WORK TASK.
Every line of the material below that holds the string "field" should be copied.

===============

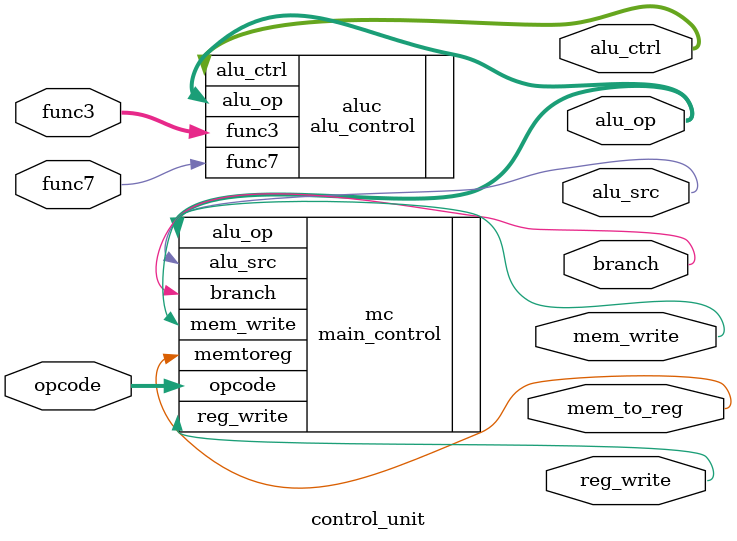
<source format=sv>
`timescale 1ns / 1ps
    
  
module control_unit(
input logic [6:0]opcode,//: The 7-bit opcode from the instruction.
input logic func7,//: The 5th bit of the fun7 field from the instruction. #NOTE IS THIS FUN7 OR FUN7 BIT5??
input logic [2:0]func3, //: The 3-bit fun3 field from the instruction.

output logic reg_write,//: Enables writing data to a register.
output logic mem_write,//: Enables writing data to memory.
output logic mem_to_reg,//: Selects data source for writing back to the register.
output logic [1:0]alu_op,//: Control signal passed to the ALU Control Unit.
output logic alu_src,//: Selects ALU operand source (immediate or register).
output logic branch,//: Indicates branch instructions.
output logic [3:0]alu_ctrl//: The 4-bit control signal for ALU operations    );
    );
        
    main_control mc(        
        .opcode(opcode),            
        .branch(branch),            
        .mem_write(mem_write),      
        .memtoreg(mem_to_reg),      
        .reg_write(reg_write),      
        .alu_src(alu_src),        
        .alu_op(alu_op)  );         
   
    
    alu_control aluc(
        .alu_op(alu_op),               // Input: ALU operation signal
        .func7(func7),
        .func3(func3),
        .alu_ctrl(alu_ctrl)            // Output: ALU control signal    
    );
endmodule

</source>
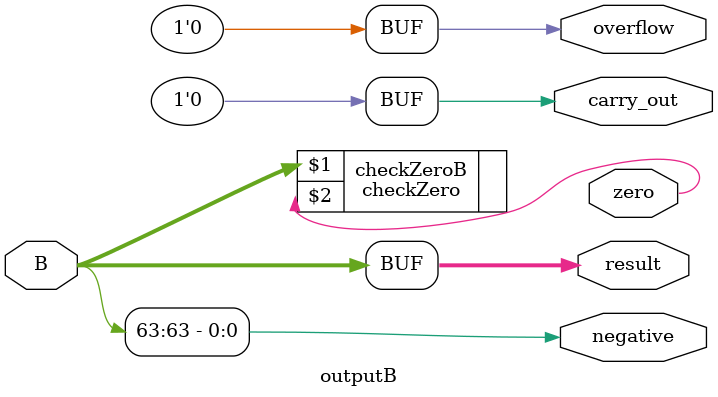
<source format=sv>
`timescale 1ps/1ps


module outputB(B, negative, zero, overflow, carry_out, result);

	input logic [63:0] B;
	output logic negative, zero, overflow, carry_out;
	output logic [63:0] result;
	
	genvar i;
	
		generate
		
			for(i = 0; i < 64; i++) begin: write
			
				buf #50 writeToResult (result[i], B[i]);
				
			end
			
		endgenerate
		
	
	buf #50 writeNegative(negative, B[63]);
	
	checkZero checkZeroB(result, zero);
	
	buf #50 writeOverflow(overflow, 1'b0); //Set overflow and carry_out to zero, but doesn't matter
	buf #50 writeCarry(carry_out, 1'b0);

	
	endmodule
	

	


/*
.B(B), .negative(negativeAll[0]), .zero(zeroAll[0]), 
							.overflow(overflowAll[0]), .carry_out(carry_outAll[0], .result(B_Result));
*/
</source>
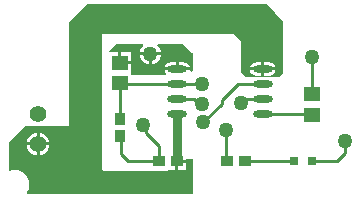
<source format=gtl>
G04*
G04 #@! TF.GenerationSoftware,Altium Limited,Altium Designer,21.5.1 (32)*
G04*
G04 Layer_Physical_Order=1*
G04 Layer_Color=255*
%FSLAX25Y25*%
%MOIN*%
G70*
G04*
G04 #@! TF.SameCoordinates,CCD3DE6C-E2ED-4FCE-8E5A-4F3322D5B5BE*
G04*
G04*
G04 #@! TF.FilePolarity,Positive*
G04*
G01*
G75*
%ADD14C,0.01000*%
%ADD15O,0.06496X0.02362*%
%ADD16R,0.03937X0.03740*%
%ADD17R,0.05512X0.04724*%
%ADD18R,0.03740X0.03937*%
%ADD19R,0.03150X0.03150*%
%ADD28C,0.02953*%
%ADD29C,0.05512*%
%ADD30C,0.05000*%
G36*
X170079Y162205D02*
X170472D01*
Y156299D01*
X169995Y155822D01*
X169882Y155836D01*
X169612Y156213D01*
X165256D01*
X161065D01*
X161134Y155862D01*
X161560Y155224D01*
X161407Y154724D01*
X149819D01*
Y158358D01*
X146063D01*
Y158858D01*
X145563D01*
Y162221D01*
X142849D01*
X142642Y162721D01*
X144882Y164961D01*
X153833D01*
X154003Y164461D01*
X153803Y164307D01*
X153242Y163576D01*
X152889Y162725D01*
X152835Y162311D01*
X159764D01*
X159709Y162725D01*
X159356Y163576D01*
X158795Y164307D01*
X158596Y164461D01*
X158765Y164961D01*
X167323D01*
X170079Y162205D01*
D02*
G37*
G36*
X200394Y172539D02*
X200394Y155118D01*
X199213Y153937D01*
X188189D01*
X186614Y155512D01*
Y166142D01*
X184252Y168504D01*
X140157D01*
Y123228D01*
X140551Y122835D01*
X162205D01*
Y123114D01*
X164657D01*
Y125984D01*
X165157D01*
Y126484D01*
X168126D01*
Y126772D01*
X170472D01*
Y114961D01*
X115395D01*
X115174Y115409D01*
X115336Y115620D01*
X115833Y116821D01*
X116003Y118110D01*
X115833Y119399D01*
X115336Y120600D01*
X114545Y121631D01*
X113513Y122423D01*
X112312Y122920D01*
X111024Y123090D01*
X109735Y122920D01*
X109471Y122811D01*
X109055Y123089D01*
X109055Y132283D01*
X114567Y137795D01*
X129134D01*
Y172441D01*
X135039Y178347D01*
X195149D01*
X200394Y172539D01*
D02*
G37*
%LPC*%
G36*
X149819Y162221D02*
X146563D01*
Y159358D01*
X149819D01*
Y162221D01*
D02*
G37*
G36*
X159764Y161311D02*
X156799D01*
Y158347D01*
X157213Y158401D01*
X158064Y158754D01*
X158795Y159315D01*
X159356Y160046D01*
X159709Y160897D01*
X159764Y161311D01*
D02*
G37*
G36*
X155799D02*
X152835D01*
X152889Y160897D01*
X153242Y160046D01*
X153803Y159315D01*
X154534Y158754D01*
X155385Y158401D01*
X155799Y158347D01*
Y161311D01*
D02*
G37*
G36*
X167323Y158936D02*
X165756D01*
Y157213D01*
X169447D01*
X169377Y157564D01*
X168895Y158285D01*
X168174Y158767D01*
X167323Y158936D01*
D02*
G37*
G36*
X164756D02*
X163189D01*
X162338Y158767D01*
X161617Y158285D01*
X161134Y157564D01*
X161065Y157213D01*
X164756D01*
Y158936D01*
D02*
G37*
G36*
X195866D02*
X194299D01*
Y157213D01*
X197991D01*
X197921Y157564D01*
X197439Y158285D01*
X196717Y158767D01*
X195866Y158936D01*
D02*
G37*
G36*
X193299D02*
X191732D01*
X190881Y158767D01*
X190160Y158285D01*
X189678Y157564D01*
X189608Y157213D01*
X193299D01*
Y158936D01*
D02*
G37*
G36*
X197991Y156213D02*
X194299D01*
Y154489D01*
X195866D01*
X196717Y154658D01*
X197439Y155140D01*
X197921Y155862D01*
X197991Y156213D01*
D02*
G37*
G36*
X193299D02*
X189608D01*
X189678Y155862D01*
X190160Y155140D01*
X190881Y154658D01*
X191732Y154489D01*
X193299D01*
Y156213D01*
D02*
G37*
G36*
X119398Y135455D02*
Y132232D01*
X122620D01*
X122557Y132713D01*
X122178Y133626D01*
X121576Y134411D01*
X120792Y135013D01*
X119878Y135391D01*
X119398Y135455D01*
D02*
G37*
G36*
X118398D02*
X117917Y135391D01*
X117004Y135013D01*
X116219Y134411D01*
X115617Y133626D01*
X115238Y132713D01*
X115175Y132232D01*
X118398D01*
Y135455D01*
D02*
G37*
G36*
X122620Y131232D02*
X119398D01*
Y128010D01*
X119878Y128073D01*
X120792Y128452D01*
X121576Y129053D01*
X122178Y129838D01*
X122557Y130752D01*
X122620Y131232D01*
D02*
G37*
G36*
X118398D02*
X115175D01*
X115238Y130752D01*
X115617Y129838D01*
X116219Y129053D01*
X117004Y128452D01*
X117917Y128073D01*
X118398Y128010D01*
Y131232D01*
D02*
G37*
G36*
X168126Y125484D02*
X165657D01*
Y123114D01*
X168126D01*
Y125484D01*
D02*
G37*
%LPD*%
D14*
X165256Y140945D02*
Y141713D01*
X174016Y138976D02*
X180176Y145137D01*
X186614Y145276D02*
X188051Y146713D01*
X172297Y145178D02*
X173379D01*
X218664Y125984D02*
X221260Y128580D01*
Y132677D01*
X210236Y125984D02*
X218664D01*
X163689Y157342D02*
X164318Y156713D01*
X165256D01*
X210236Y148228D02*
Y160630D01*
X159153Y125984D02*
Y131004D01*
X154702Y135455D02*
Y137424D01*
X153937Y138189D02*
X154702Y137424D01*
Y135455D02*
X159153Y131004D01*
X180176Y146318D02*
X185571Y151713D01*
X180176Y145137D02*
Y146318D01*
X165157Y125984D02*
X165256Y126083D01*
X170762Y146713D02*
X172297Y145178D01*
X185571Y151713D02*
X193799D01*
X165256D02*
X173484D01*
X173622Y151575D01*
X146063Y140157D02*
Y152165D01*
X165256Y146713D02*
X170762D01*
X148819Y125984D02*
X159252D01*
X165256Y141713D02*
X165709D01*
X188051Y146713D02*
X193799D01*
X181496Y126378D02*
X181890Y125984D01*
X181496Y126378D02*
Y136221D01*
X187795Y125984D02*
X204331D01*
X193799Y141713D02*
X210059D01*
X210236Y141535D01*
X146457Y128347D02*
X148819Y125984D01*
X146457Y128347D02*
Y133858D01*
X146063Y134252D02*
X146457Y133858D01*
X146063Y152165D02*
X146516Y151713D01*
X165256D01*
D15*
Y156713D02*
D03*
Y151713D02*
D03*
Y146713D02*
D03*
Y141713D02*
D03*
X193799Y156713D02*
D03*
Y151713D02*
D03*
Y146713D02*
D03*
Y141713D02*
D03*
D16*
X159252Y125984D02*
D03*
X165157D02*
D03*
X187795D02*
D03*
X181890D02*
D03*
D17*
X146063Y158858D02*
D03*
Y152165D02*
D03*
X210236Y148228D02*
D03*
Y141535D02*
D03*
D18*
X146063Y140157D02*
D03*
Y134252D02*
D03*
D19*
X204331Y125984D02*
D03*
X210236D02*
D03*
D28*
X165157Y140847D02*
X165256Y140945D01*
X165157Y125984D02*
Y140847D01*
D29*
X118898Y131732D02*
D03*
Y141732D02*
D03*
D30*
X174016Y138976D02*
D03*
X186614Y145276D02*
D03*
X173379Y145178D02*
D03*
X221260Y132677D02*
D03*
X210236Y160630D02*
D03*
X156299Y161811D02*
D03*
X153937Y138189D02*
D03*
X173622Y151575D02*
D03*
X181496Y136221D02*
D03*
M02*

</source>
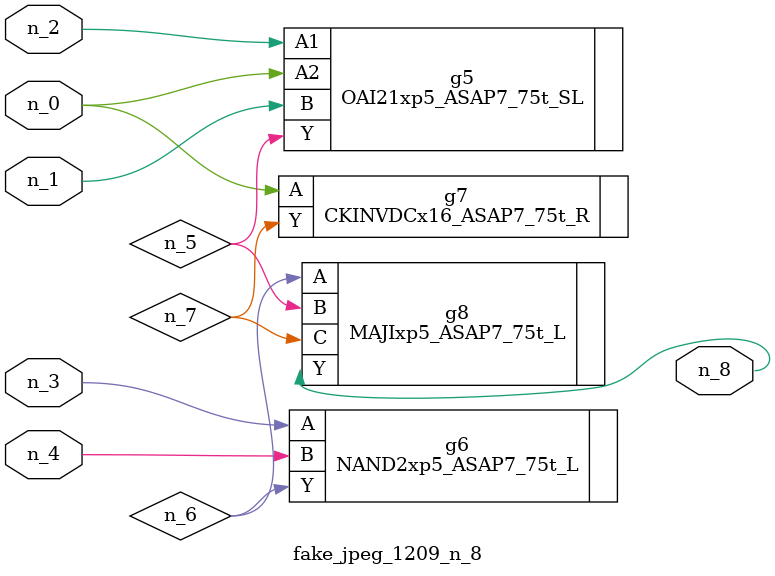
<source format=v>
module fake_jpeg_1209_n_8 (n_3, n_2, n_1, n_0, n_4, n_8);

input n_3;
input n_2;
input n_1;
input n_0;
input n_4;

output n_8;

wire n_6;
wire n_5;
wire n_7;

OAI21xp5_ASAP7_75t_SL g5 ( 
.A1(n_2),
.A2(n_0),
.B(n_1),
.Y(n_5)
);

NAND2xp5_ASAP7_75t_L g6 ( 
.A(n_3),
.B(n_4),
.Y(n_6)
);

CKINVDCx16_ASAP7_75t_R g7 ( 
.A(n_0),
.Y(n_7)
);

MAJIxp5_ASAP7_75t_L g8 ( 
.A(n_6),
.B(n_5),
.C(n_7),
.Y(n_8)
);


endmodule
</source>
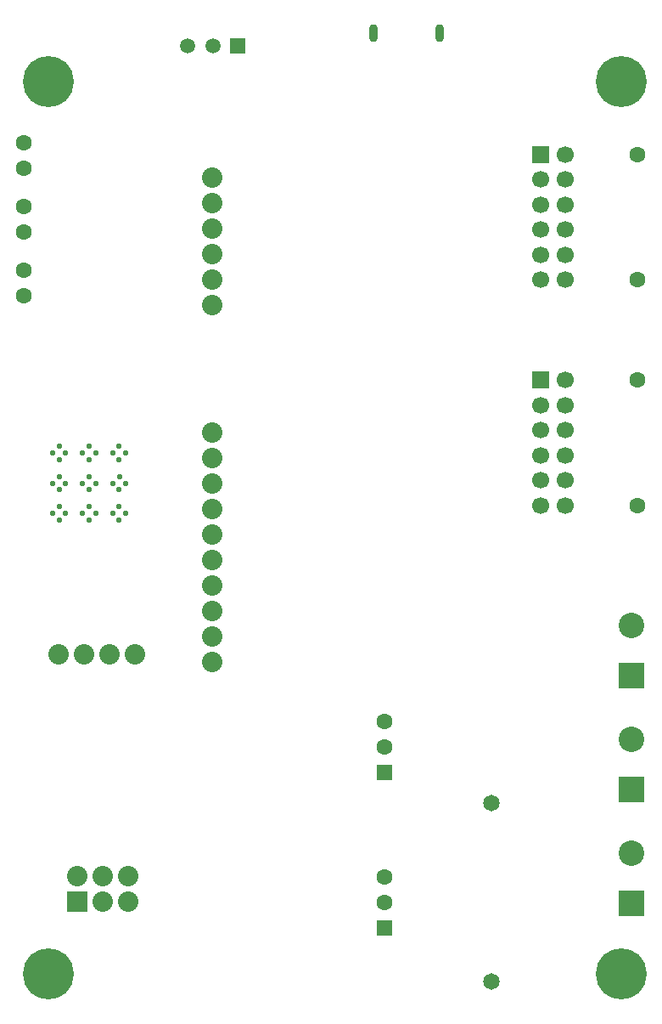
<source format=gbr>
G04*
G04 #@! TF.GenerationSoftware,Altium Limited,Altium Designer,23.2.1 (34)*
G04*
G04 Layer_Color=255*
%FSLAX44Y44*%
%MOMM*%
G71*
G04*
G04 #@! TF.SameCoordinates,EBB66B4E-3AAD-41E4-A5C9-C65D96049EEA*
G04*
G04*
G04 #@! TF.FilePolarity,Positive*
G04*
G01*
G75*
%ADD41C,0.5842*%
%ADD52C,1.7000*%
%ADD56C,1.6000*%
%ADD69R,1.7000X1.7000*%
%ADD70C,2.0320*%
%ADD71R,2.0320X2.0320*%
%ADD72O,0.9000X1.8000*%
%ADD73C,1.6000*%
%ADD74R,1.6000X1.6000*%
%ADD75C,1.6500*%
%ADD76R,2.5400X2.5400*%
%ADD77C,2.5400*%
%ADD78R,1.5000X1.5000*%
%ADD79C,1.5000*%
%ADD80C,5.0800*%
D41*
X150740Y529190D02*
D03*
X144240Y522690D02*
D03*
X150740Y516190D02*
D03*
X157240Y522690D02*
D03*
X174240D02*
D03*
X180740Y516190D02*
D03*
X187240Y522690D02*
D03*
X180740Y529190D02*
D03*
X210740D02*
D03*
Y516190D02*
D03*
X217240Y522690D02*
D03*
X204240D02*
D03*
X180990Y559190D02*
D03*
X174240Y552690D02*
D03*
X180740Y546190D02*
D03*
X187240Y552690D02*
D03*
X144240D02*
D03*
X150740Y546190D02*
D03*
X157240Y552690D02*
D03*
X150740Y559190D02*
D03*
Y589190D02*
D03*
X144240Y582690D02*
D03*
X150740Y576190D02*
D03*
X157240Y582690D02*
D03*
X174240D02*
D03*
X180740Y576190D02*
D03*
X187240Y582690D02*
D03*
X180740Y589190D02*
D03*
X210740D02*
D03*
X204240Y582690D02*
D03*
X217240D02*
D03*
X210740Y576190D02*
D03*
X210990Y559190D02*
D03*
X204240Y552690D02*
D03*
X217240D02*
D03*
X210740Y546190D02*
D03*
D52*
X655910Y530320D02*
D03*
Y555320D02*
D03*
Y580320D02*
D03*
Y605320D02*
D03*
Y630320D02*
D03*
Y655320D02*
D03*
X630910Y530320D02*
D03*
Y555320D02*
D03*
Y580320D02*
D03*
Y605320D02*
D03*
Y630320D02*
D03*
Y855110D02*
D03*
Y830110D02*
D03*
Y805110D02*
D03*
Y780110D02*
D03*
Y755110D02*
D03*
X655910Y880110D02*
D03*
Y855110D02*
D03*
Y830110D02*
D03*
Y805110D02*
D03*
Y780110D02*
D03*
Y755110D02*
D03*
D56*
X727710Y530320D02*
D03*
Y655320D02*
D03*
X115570Y739140D02*
D03*
Y764540D02*
D03*
Y802640D02*
D03*
Y828040D02*
D03*
Y866140D02*
D03*
Y891540D02*
D03*
X727710Y880110D02*
D03*
Y755110D02*
D03*
D69*
X630910Y655320D02*
D03*
Y880110D02*
D03*
D70*
X303530Y552450D02*
D03*
Y527050D02*
D03*
Y577850D02*
D03*
Y603250D02*
D03*
Y501650D02*
D03*
Y374650D02*
D03*
Y476250D02*
D03*
Y400050D02*
D03*
Y425450D02*
D03*
Y450850D02*
D03*
X226060Y382270D02*
D03*
X200660D02*
D03*
X175260D02*
D03*
X149860D02*
D03*
X303530Y730250D02*
D03*
Y755650D02*
D03*
Y781050D02*
D03*
Y806450D02*
D03*
Y831850D02*
D03*
Y857250D02*
D03*
X194310Y135890D02*
D03*
X219710D02*
D03*
Y161290D02*
D03*
X194310D02*
D03*
X168910D02*
D03*
D71*
Y135890D02*
D03*
D72*
X464590Y1001130D02*
D03*
X530590D02*
D03*
D73*
X474980Y314960D02*
D03*
Y289560D02*
D03*
Y160020D02*
D03*
Y134620D02*
D03*
D74*
Y264160D02*
D03*
Y109220D02*
D03*
D75*
X581660Y233680D02*
D03*
Y55880D02*
D03*
D76*
X721360Y360680D02*
D03*
Y247650D02*
D03*
Y134112D02*
D03*
D77*
Y410718D02*
D03*
Y297688D02*
D03*
Y184150D02*
D03*
D78*
X328930Y988060D02*
D03*
D79*
X303930D02*
D03*
X278930D02*
D03*
D80*
X711200Y63500D02*
D03*
Y952500D02*
D03*
X139700D02*
D03*
Y63500D02*
D03*
M02*

</source>
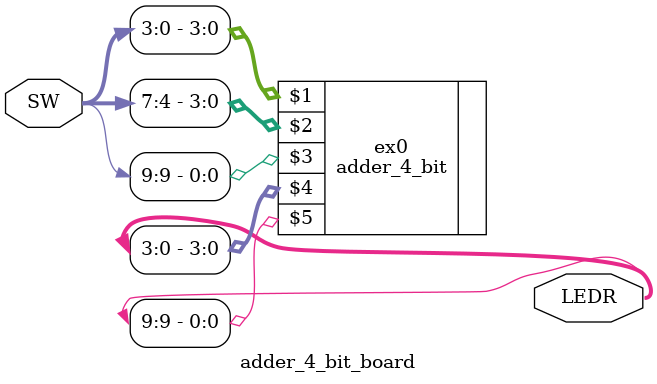
<source format=v>
module adder_4_bit_board(
	input [9:0] SW,
	output [9:0] LEDR);
	
	wire [2:0] c;
	
	/* adder_1_bit ex0(SW[0],SW[4],SW[9],LEDR[0],c[0]);
	adder_1_bit ex1(SW[1],SW[5],c[0],LEDR[1],c[1]);
	adder_1_bit ex2(SW[2],SW[6],c[1],LEDR[2],c[2]);
	adder_1_bit ex3(SW[3],SW[7],c[2],LEDR[3],LEDR[9]); */
	
	adder_4_bit ex0(SW[3:0],SW[7:4],SW[9],LEDR[3:0],LEDR[9]);
	
endmodule
</source>
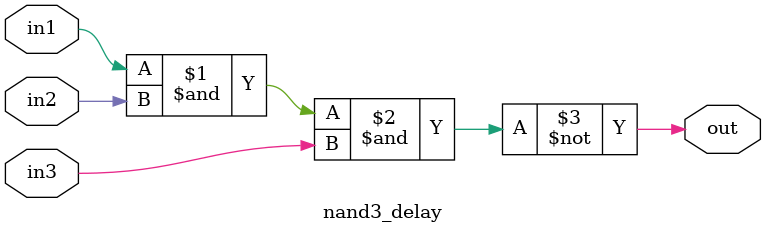
<source format=sv>
`timescale 1ns / 1ps

module nand3_delay ( 
	input logic in1,   // First input 
	input logic in2,   // Second input 
	input logic in3,   // third input 
	output logic out   // Output 
	); 

// Continuous assignment for XOR gate 
    assign #1.25ns out = ~(in1 & in2 & in3);  // Perform the XOR operation after the delay
	//assign y = ~(a & b & c);  // Perform the XOR operation after the delay
endmodule
</source>
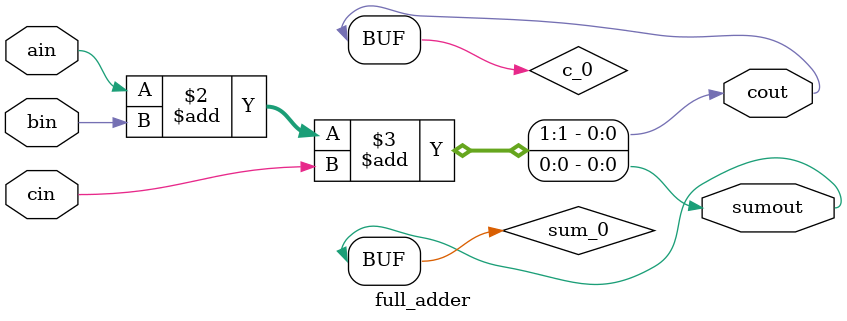
<source format=v>
module full_adder (ain, bin, cin, sumout, cout);
input ain;
input bin;
input cin;
output sumout, cout;
reg c_0, sum_0;
always@(ain,bin, cin)
begin
    {c_0, sum_0}=ain+bin+cin;
end
assign{cout, sumout}={c_0, sum_0};
endmodule
</source>
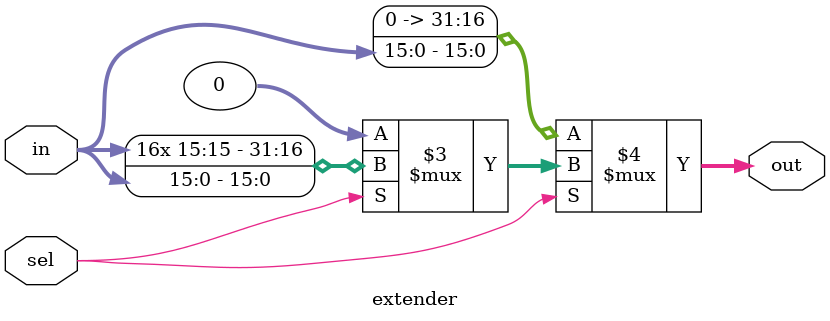
<source format=v>
`timescale 1ns / 1ps
module extender( //32_bit
	input [15:0] in,
	input sel, //Mode Ñ¡Ôñ
	output [31:0] out
    );
	parameter init = 32'h0000_0000;
	assign out = (sel == 1'b0) ? {16'h0000, in} : 
						(sel == 1'b1) ? {{16{in[15:15]}}, in} : //¸´ÖÆÐÅºÅ
						init;

endmodule

</source>
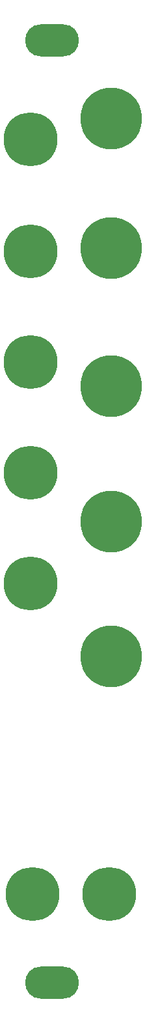
<source format=gbr>
%TF.GenerationSoftware,KiCad,Pcbnew,6.0.11+dfsg-1~bpo11+1*%
%TF.CreationDate,2023-11-22T17:10:03+08:00*%
%TF.ProjectId,MiniAttenuMix - Front,4d696e69-4174-4746-956e-754d6978202d,v0.2*%
%TF.SameCoordinates,Original*%
%TF.FileFunction,Soldermask,Bot*%
%TF.FilePolarity,Negative*%
%FSLAX46Y46*%
G04 Gerber Fmt 4.6, Leading zero omitted, Abs format (unit mm)*
G04 Created by KiCad (PCBNEW 6.0.11+dfsg-1~bpo11+1) date 2023-11-22 17:10:03*
%MOMM*%
%LPD*%
G01*
G04 APERTURE LIST*
%ADD10C,7.000000*%
%ADD11C,8.000000*%
%ADD12O,7.000000X4.200000*%
G04 APERTURE END LIST*
D10*
%TO.C,REF\u002A\u002A*%
X114700000Y-74800000D03*
%TD*%
%TO.C,REF\u002A\u002A*%
X115000000Y-144000000D03*
%TD*%
D11*
%TO.C,REF\u002A\u002A*%
X125200000Y-113100000D03*
%TD*%
%TO.C,REF\u002A\u002A*%
X125200000Y-60042500D03*
%TD*%
D10*
%TO.C,REF\u002A\u002A*%
X114700000Y-45900000D03*
%TD*%
D11*
%TO.C,REF\u002A\u002A*%
X125200000Y-95600000D03*
%TD*%
D12*
%TO.C,REF\u002A\u002A*%
X117500000Y-33000000D03*
X117500000Y-155500000D03*
%TD*%
D10*
%TO.C,REF\u002A\u002A*%
X114700000Y-60400000D03*
%TD*%
%TO.C,REF\u002A\u002A*%
X125000000Y-144000000D03*
%TD*%
%TO.C,REF\u002A\u002A*%
X114700000Y-89200000D03*
%TD*%
D11*
%TO.C,REF\u002A\u002A*%
X125200000Y-78000000D03*
%TD*%
%TO.C,REF\u002A\u002A*%
X125200000Y-43200000D03*
%TD*%
D10*
%TO.C,REF\u002A\u002A*%
X114700000Y-103600000D03*
%TD*%
M02*

</source>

===============

PROBLEM SOLUTION.
input logic func7,//: The 5th bit of the fun7 field from the instruction. #NOTE IS THIS FUN7 OR FUN7 BIT5??
input logic [2:0]func3, //: The 3-bit fun3 field from the instruction.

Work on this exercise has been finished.